Written task: Write the records out exactly as shown. No pictures.

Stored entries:
◇ ◇ ◇

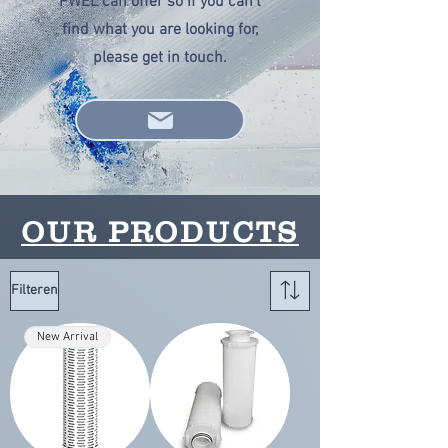
PWEL can offer so if you can't
find what you are looking for,
please get in touch.
OUR PRODUCTS
Filteren
New Arrival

◇ ◇ ◇

Answer to this problem:
PWEL can offer so if you can't
find what you are looking for,
please get in touch.
OUR PRODUCTS
Filteren
New Arrival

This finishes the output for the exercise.